▶ [SELECTED EXCERPT]:
[Start of section]
3. Bacteriophages and chemical basis of heredity:

Bacteriophages are viruses that attack a bacterial cell and multiply inside the (bacterial) cell. The phage attaches itself to the bacterial cell and injects its components into the cell where replica of phages are produced.

Hershey and Chase (1952) conducted an experiment to find out which component of the bacteriophage carries the genetic information necessary for the replication of viruses.

They cultured the host bacterium Escherichia coli in’ a medium containing radio isotopes of Sulphur (S³⁵) and phosphorus (P³²). When T₂ phages attacked these cells subsequently, the labelled compounds get incorporated in phage DNA which always has radioactive phosphorus but not any sulphur.

In the next set of experiment only the protein coat of T₂ phage was labeled with S³⁵ and the DNA core of another was labeled with P³².

Hershey and Chase separated the radioactive phages by centrifugation and allowed them to infect a population of non radioactive bacteria.

A few minutes after initial infection they separated the phages from bacteria by agitating the medium. After centrifugation the host and the parasite were separated by centrifugation and their radioactivity measured.

About 95% of P³² was found in bacteria while about 95% S³⁵ was seen in phages. This experiment conclusively proved that during infection only DNA is injected into the medium.

This is the reason why the non radioactive bacteria showed labeled P³² (as they obtained it from labelled phage DNA). For this work Hershey was awarded Nobel Prize in 1969.
[End of section]
▶ [EXTRACTED ENTRIES]:
[Start of section]
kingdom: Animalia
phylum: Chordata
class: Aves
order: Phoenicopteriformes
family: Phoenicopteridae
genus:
[End of section]
▶ [DIRECTIONS]: Carry on the passage on bacteriophages and the chemical basis of heredity, starting right after its last sentence.

▶ [SOLVED PROBLEM]:
Thus the experiments of Hersehy and Chase Avery, Mcleod and McCarty Griffith etc., clearly proved that DNA constitutes the chemical basis of Heredity.

4. TMV and chemical basis of heredity:

The discovery that DNA is the hereditary material posed some problems to explain the inheritance in instances such as TMV (Tobacco mosaic virus) where there is no DNA (TMV is a RNA virus).

But the absence of DNA has not prevented TMV from transmitting its characters from one generation to the other. TMV is made up of a RNA core and a helical protein coat. The protein RNA component of TMV can be easily separated by shaking the viral particles in a mixture of water and phenol.

Frankek Conrad and Wichams (1955) separated the protein and RNA from TMV and reassembled the particles from the individual components thus indicating the purification process (of the components) does not affect their function.

Subsequently Gierr and Shramm (1956) showed that on contact with the host only the RNA can bring about the disease and not the protein coat. In TMV therefore it is RNA which is the hereditary material.

It can therefore be concluded that nucleic acids in general and DNA in particular is the hereditary material in most of the organisms and in the absence of DNA (as in some viruses) RNA can constitute the genetic material.

5. Nucleic acids:

These are the most important constituents of the nucleus playing a vital role in the inheritence of characters from one generation to the other. There are two types of nucleic acids – Deoxyribose nucleic acid (DNA) and Ribose nucleic acid (RNA).

While both constitute the genetic material in different organisms, it is predominantly the DNA which is the genetic material in most of the organisms. The following are some of the important milestones in the discovery of Nucleic acids.

1. Meischer( 1869) isolated nucleic acids and called them nuclein.

2. Hertwig (1884) suggested a hereditary role to the nuclein

3. Kossel (18 84) recognized purines and pyrimidines in the nucleic acids.

4. Feulgen (1912) devised basic fushsin dye positive only to DNA.

5. Astbury and Bell (1938) showed that the bases in DNA molecule are arranged one above the other.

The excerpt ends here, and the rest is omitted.